There are reasons why shipping one system to my store isn’t feasible. First, the freight cost. Second, the utter waste of time — the earliest I could receive the system would be Tuesday, and if the customer drove out there he’d have his new system today. Taken together, the company reaps no benefit. First, the benefit of a sale is lost — the product is out of the system for several days, and any margin is lost on the transfer.

And frankly, the customer annoyed me. He was trying to lay a guilt trip, and I didn’t appreciate it.

If I were the man’s son, if I were the one that had broken my brother’s Nintendo DS, I know exactly what my parents would have done &mash; they’d have made me give my brother my Nintendo DS. This particular situation wouldn’t have happened &mash; I can’t think of anything equivalent when I was a kid — but that’s the consequence my parents would have imposed in a similar situation.

As Christmas approached I had phone calls from people who wanted, needed an XBox 360 for their child’s Christmas, and if I couldn’t provide it then I was ruining their child’s Christmas. What kind of a world do we live in where kids have a reasonable expectation of getting a four-hundred dollar piece of video game hardware for Christmas? Where’s the sense of proportion? Where are the priorities of the parents? I never would have had that expectation. If my parents spent four hundred dollars total on Christmas, I’d be surprised. But four hundred dollars on a single item? Just wouldn’t have happened.

Maybe I’m not the right person to judge. Video games are a hobby for those with disposable incomes. But I have to wonder at the priorities and values being instilled, if having a different and unique color on a Nintendo DS is that important, if one four-hundred dollar item will make or break a child’s Christmas. There are other things in life.

Published by Allyn

A writer, editor, journalist, sometimes coder, occasional historian, and all-around scholar, Allyn Gibson is the writer for Diamond Comic Distributors' monthly PREVIEWS catalog, used by comic book shops and throughout the comics industry, and the editor for its monthly order forms. In his over ten years in the industry, Allyn has interviewed comics creators and pop culture celebrities, covered conventions, analyzed industry revenue trends, and written copy for comics, toys, and other pop culture merchandise. Allyn is also known for his short fiction (including the Star Trek story "Make-Believe,"the Doctor Who short story "The Spindle of Necessity," and the ReDeus story "The Ginger Kid").

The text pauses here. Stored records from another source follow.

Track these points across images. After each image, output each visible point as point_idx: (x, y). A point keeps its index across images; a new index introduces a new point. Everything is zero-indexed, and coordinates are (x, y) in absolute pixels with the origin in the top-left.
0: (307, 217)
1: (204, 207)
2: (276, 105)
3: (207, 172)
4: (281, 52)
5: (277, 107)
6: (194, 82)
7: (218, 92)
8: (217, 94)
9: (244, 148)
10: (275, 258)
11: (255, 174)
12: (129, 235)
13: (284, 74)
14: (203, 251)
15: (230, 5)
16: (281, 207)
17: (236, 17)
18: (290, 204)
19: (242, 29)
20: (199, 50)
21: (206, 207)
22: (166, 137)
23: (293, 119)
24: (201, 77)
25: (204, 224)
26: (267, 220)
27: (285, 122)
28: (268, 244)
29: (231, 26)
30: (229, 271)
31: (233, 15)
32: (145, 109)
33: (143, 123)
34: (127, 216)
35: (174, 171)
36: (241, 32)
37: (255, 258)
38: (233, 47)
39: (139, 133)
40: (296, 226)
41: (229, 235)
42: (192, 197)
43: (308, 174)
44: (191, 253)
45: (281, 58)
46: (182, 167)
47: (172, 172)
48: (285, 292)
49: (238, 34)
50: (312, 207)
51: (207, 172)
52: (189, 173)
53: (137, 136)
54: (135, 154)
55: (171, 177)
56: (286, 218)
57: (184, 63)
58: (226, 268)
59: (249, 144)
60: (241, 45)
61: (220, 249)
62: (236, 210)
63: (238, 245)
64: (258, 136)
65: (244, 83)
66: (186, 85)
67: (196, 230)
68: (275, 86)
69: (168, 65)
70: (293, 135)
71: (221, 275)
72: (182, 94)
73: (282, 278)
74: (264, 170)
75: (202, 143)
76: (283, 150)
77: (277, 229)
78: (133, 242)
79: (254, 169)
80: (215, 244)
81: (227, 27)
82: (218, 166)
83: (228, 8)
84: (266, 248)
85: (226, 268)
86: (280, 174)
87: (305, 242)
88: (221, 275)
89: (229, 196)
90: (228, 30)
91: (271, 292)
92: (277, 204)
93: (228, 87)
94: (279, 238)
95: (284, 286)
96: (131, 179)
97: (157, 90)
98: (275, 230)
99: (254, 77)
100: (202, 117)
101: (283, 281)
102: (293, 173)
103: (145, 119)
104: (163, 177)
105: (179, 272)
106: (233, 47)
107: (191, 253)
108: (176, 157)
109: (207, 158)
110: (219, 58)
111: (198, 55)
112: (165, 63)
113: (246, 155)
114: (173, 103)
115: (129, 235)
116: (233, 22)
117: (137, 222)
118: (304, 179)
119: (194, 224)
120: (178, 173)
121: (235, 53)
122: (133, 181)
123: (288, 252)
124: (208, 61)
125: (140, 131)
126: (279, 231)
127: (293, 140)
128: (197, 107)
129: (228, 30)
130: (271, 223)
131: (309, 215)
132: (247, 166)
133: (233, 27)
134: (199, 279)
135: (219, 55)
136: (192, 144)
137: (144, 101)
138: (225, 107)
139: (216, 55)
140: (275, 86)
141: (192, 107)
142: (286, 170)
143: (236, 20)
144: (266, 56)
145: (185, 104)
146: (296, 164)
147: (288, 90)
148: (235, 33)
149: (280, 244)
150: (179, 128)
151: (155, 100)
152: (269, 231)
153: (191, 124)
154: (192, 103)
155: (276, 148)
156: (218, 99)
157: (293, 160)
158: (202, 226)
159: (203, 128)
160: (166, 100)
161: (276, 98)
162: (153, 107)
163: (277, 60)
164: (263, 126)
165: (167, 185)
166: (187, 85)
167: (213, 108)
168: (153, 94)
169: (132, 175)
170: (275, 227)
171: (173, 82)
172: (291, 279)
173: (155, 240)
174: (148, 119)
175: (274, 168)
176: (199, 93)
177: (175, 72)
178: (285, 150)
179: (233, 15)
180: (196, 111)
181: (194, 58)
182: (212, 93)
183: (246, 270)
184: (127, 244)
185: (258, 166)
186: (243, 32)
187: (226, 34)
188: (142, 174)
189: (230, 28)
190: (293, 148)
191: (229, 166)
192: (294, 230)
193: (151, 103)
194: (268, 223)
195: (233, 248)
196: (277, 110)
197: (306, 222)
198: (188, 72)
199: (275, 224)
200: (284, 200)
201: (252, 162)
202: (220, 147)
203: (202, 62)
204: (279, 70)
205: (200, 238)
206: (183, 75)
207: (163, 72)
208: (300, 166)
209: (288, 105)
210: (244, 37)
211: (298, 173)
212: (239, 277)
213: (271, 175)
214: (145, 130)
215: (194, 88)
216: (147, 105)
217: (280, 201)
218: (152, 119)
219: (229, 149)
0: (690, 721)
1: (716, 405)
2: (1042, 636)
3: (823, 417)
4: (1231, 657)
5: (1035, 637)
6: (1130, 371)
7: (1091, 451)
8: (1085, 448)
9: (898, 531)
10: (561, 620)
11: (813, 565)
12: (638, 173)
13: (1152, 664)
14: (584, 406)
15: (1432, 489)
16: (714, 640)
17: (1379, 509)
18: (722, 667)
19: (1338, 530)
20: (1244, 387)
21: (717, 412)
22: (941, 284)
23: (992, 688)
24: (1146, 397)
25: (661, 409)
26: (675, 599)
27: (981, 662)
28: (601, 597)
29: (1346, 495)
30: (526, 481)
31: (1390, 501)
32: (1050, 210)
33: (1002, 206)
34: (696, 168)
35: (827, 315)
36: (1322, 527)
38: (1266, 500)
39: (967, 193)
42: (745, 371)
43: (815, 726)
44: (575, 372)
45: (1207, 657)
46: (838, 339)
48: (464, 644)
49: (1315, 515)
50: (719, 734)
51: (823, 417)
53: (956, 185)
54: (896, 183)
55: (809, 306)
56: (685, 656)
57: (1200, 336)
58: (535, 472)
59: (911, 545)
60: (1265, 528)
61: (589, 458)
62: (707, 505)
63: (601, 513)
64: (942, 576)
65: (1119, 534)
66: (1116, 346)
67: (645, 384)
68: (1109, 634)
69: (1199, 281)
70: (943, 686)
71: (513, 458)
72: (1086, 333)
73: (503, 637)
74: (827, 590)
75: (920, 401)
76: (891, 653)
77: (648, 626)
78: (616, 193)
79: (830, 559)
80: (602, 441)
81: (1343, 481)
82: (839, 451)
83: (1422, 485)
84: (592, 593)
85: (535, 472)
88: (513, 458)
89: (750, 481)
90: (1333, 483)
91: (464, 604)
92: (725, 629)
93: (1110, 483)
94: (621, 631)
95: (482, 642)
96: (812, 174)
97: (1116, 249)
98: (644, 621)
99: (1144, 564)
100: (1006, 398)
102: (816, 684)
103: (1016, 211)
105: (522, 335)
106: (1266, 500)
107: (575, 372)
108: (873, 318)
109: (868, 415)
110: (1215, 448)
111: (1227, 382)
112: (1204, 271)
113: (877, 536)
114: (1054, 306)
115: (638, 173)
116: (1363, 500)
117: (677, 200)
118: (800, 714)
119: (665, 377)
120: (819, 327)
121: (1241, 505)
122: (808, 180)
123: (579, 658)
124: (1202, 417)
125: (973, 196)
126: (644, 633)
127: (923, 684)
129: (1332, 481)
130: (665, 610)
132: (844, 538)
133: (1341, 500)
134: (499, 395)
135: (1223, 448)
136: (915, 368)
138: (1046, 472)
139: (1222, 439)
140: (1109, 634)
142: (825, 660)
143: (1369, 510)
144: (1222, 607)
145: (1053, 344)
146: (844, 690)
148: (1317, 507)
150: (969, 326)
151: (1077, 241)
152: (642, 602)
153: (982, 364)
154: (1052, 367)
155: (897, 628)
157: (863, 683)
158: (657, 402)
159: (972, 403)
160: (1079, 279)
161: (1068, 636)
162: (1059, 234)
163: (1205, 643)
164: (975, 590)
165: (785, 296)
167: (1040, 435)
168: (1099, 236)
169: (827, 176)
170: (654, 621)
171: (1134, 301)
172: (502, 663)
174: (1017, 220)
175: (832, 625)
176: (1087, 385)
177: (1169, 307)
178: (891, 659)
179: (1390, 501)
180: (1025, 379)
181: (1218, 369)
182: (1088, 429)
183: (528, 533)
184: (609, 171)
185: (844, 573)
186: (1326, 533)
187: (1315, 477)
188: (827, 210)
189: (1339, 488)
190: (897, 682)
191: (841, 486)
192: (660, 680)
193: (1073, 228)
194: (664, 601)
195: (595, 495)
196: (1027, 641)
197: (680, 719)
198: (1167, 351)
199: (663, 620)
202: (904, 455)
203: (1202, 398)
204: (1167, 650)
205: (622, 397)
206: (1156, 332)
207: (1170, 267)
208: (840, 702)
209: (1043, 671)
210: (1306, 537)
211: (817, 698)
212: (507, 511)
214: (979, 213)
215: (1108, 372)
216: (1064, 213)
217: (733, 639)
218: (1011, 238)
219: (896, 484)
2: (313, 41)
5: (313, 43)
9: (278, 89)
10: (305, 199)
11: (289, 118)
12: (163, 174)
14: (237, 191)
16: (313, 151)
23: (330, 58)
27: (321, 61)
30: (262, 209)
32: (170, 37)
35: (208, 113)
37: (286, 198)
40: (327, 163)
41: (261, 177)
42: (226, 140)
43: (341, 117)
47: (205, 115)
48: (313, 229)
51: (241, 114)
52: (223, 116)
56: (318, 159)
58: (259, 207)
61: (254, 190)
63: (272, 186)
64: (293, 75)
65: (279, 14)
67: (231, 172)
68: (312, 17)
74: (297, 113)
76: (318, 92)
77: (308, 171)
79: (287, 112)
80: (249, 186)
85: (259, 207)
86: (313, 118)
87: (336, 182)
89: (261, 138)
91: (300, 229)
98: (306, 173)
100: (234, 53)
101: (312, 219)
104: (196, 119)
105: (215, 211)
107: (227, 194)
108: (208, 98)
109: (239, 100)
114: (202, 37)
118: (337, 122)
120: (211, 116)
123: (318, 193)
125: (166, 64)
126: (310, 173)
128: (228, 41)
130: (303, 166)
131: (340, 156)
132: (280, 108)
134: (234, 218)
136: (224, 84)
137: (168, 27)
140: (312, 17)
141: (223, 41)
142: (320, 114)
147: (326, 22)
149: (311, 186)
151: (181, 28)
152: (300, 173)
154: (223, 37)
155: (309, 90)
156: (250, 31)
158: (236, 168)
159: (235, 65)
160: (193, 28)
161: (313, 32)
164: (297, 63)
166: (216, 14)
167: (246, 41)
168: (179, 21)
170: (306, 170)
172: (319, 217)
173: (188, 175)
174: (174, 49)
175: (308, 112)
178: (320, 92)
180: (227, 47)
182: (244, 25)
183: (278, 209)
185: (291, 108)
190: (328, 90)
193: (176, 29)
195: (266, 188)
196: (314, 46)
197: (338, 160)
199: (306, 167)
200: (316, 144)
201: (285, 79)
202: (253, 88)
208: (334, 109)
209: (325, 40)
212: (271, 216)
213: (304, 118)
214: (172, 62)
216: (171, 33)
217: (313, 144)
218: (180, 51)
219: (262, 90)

Allyn has been blogging regularly with WordPress since 2004.

4 thoughts on “On Customers and Entitlement

  1. My favorite is the guy trying to wheedle the poor kid at EB Games for an Xbox. The kid made the mistake of saying he got thirteen systems in and when he went to check, the man’s name was fourteenth on the list. What followed was all sorts of cajoling from bribes to “Who’s gonna know if you give it to me?” to “It’s Christmas, give me a break.”

  2. First off, why do I have the feeling that “Dad” drove to the store in a huge, honkin’ truck or SUV?

    Second, the sense of entitlement probably stems from the inability of parents to instill any actual values in their children due to never being around. That XBox 360 is likely intended to be a surrogate since “Mom” and “Dad” are probably too busy being pretentious gits.

  3. Liberal return policy–they broke it, yet want to return it? Not even a lie like “we took it out of the box and it was broken!” feh

  4. Todd, he had no reason to lie–the replacement guarantee (or warranty, if you will) that he’d bought for the system covers things like dropping the system and breaking it. Hell, a store several years ago took back a PlayStation that a man’s girlfriend had shot with a gun because she felt he spent more time with it than with her–he had the warranty, they did the replacement.

    I don’t know if the man drove to the other store. If he did, it was probably a wasted trip, because I can’t imagine how a store could have two of those Mario Kart DS systems that late after Christmas, not with the kind of demand we had for them. At a guess, the two systems my computer showed were more than likely defective systems that hadn’t been shipped back to the warehouse.